猫が直接こどもを産むというわけではなくて、どこかで何かがかわりに生まれているであろう、ということを暗示している、ということです。

要はこのお話は
“生と死は隣り合わせ”
であり、
“何かが死んで何かが生まれる”
という、ある意味当たり前の、この世の理を書いているのだと思われます。

生の喜びと死の悲しみは一対であり、どちらに転がるかわからない。
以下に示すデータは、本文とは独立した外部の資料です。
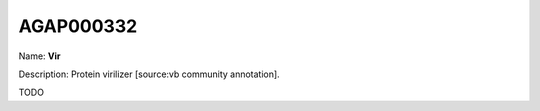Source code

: 
AGAP000332
=============

Name: **Vir**

Description: Protein virilizer [source:vb community annotation].

TODO
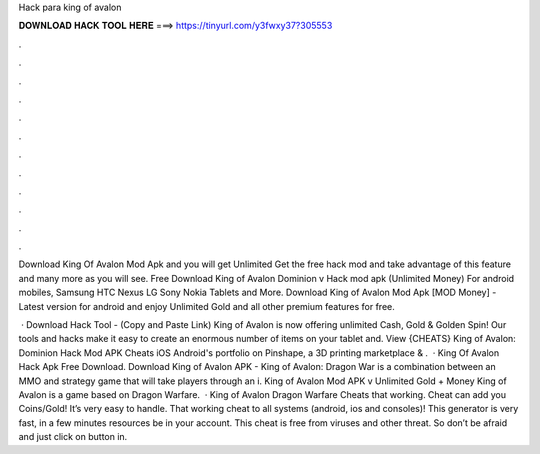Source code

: Hack para king of avalon



𝐃𝐎𝐖𝐍𝐋𝐎𝐀𝐃 𝐇𝐀𝐂𝐊 𝐓𝐎𝐎𝐋 𝐇𝐄𝐑𝐄 ===> https://tinyurl.com/y3fwxy37?305553



.



.



.



.



.



.



.



.



.



.



.



.

Download King Of Avalon Mod Apk and you will get Unlimited Get the free hack mod and take advantage of this feature and many more as you will see. Free Download King of Avalon Dominion v Hack mod apk (Unlimited Money) For android mobiles, Samsung HTC Nexus LG Sony Nokia Tablets and More. Download King of Avalon Mod Apk [MOD Money] - Latest version for android and enjoy Unlimited Gold and all other premium features for free.

 · Download Hack Tool -  (Copy and Paste Link) King of Avalon is now offering unlimited Cash, Gold & Golden Spin! Our tools and hacks make it easy to create an enormous number of items on your tablet and. View {CHEATS} King of Avalon: Dominion Hack Mod APK Cheats iOS Android's portfolio on Pinshape, a 3D printing marketplace & .  · King Of Avalon Hack Apk Free Download. Download King of Avalon APK - King of Avalon: Dragon War is a combination between an MMO and strategy game that will take players through an i. King of Avalon Mod APK v Unlimited Gold + Money King of Avalon is a game based on Dragon Warfare.  · King of Avalon Dragon Warfare Cheats that working. Cheat can add you Coins/Gold! It’s very easy to handle. That working cheat to all systems (android, ios and consoles)! This generator is very fast, in a few minutes resources be in your account. This cheat is free from viruses and other threat. So don’t be afraid and just click on button in.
そして同じ病院内の病室で老人が亡くなり分娩室で子どもが産まれるように、世界ではたくさんの命が息絶えているのと同時に、その隣でたくさんの命が誕生している。
そもそも猫とネズミが同居という時点でラストのオチが明らかなわけですが、ネズミが死んだら世界はその分が減ったままの世界になるわけではなくて、どこかでかわりに生まれてその分増えている、減りすぎてなくなることもないし、増えすぎて困ることもない、世の中ってそんな風にできているんですよ、と。

お話の中で壷を置くのが教会なのは、おそらく生と死のイメージで、猫の言い訳が「子猫が生まれる」なのも、裏のテーマの「誕生」にかけているのではないだろうかと思われます。
猫の言い訳の「いとこが男の子を産んで……」の部分を原文に忠実に訳すと「彼女はこの世界に息子ちゃんを持ってきた」になるそうです。
そして物語の最後の一文「世の中ってこんなもんですよ」という文言、これも原文に忠実に訳すと「世界はこういう風に運行しています」のようになるそうです。
世界と言う言葉が繰り返し出てきます。つまり「世界はこうやって回っているよ」と、世界の仕組みを表していることを言いたいのではないかと。

以上です。伝わりましたでしょうか……。
おそらく現代の日本人にはピンとこないと思います。
「死ぬ人がいりゃ生まれてくる子どももいるとか、当たり前じゃん」と思う人がほとんどでしょうし、また生と死が同等である前提の価値観でのお話なので、「生きるのって辛くね?w」とか、少しでも生を否定するほうに比重が傾いている人(日本人に多そう)にはイメージがつかめないかもしれません。
また、「眉唾」「深読みのしすぎ」とお思いの方も多いことでしょう。主人は自信ありげですが、私も若干眉唾です。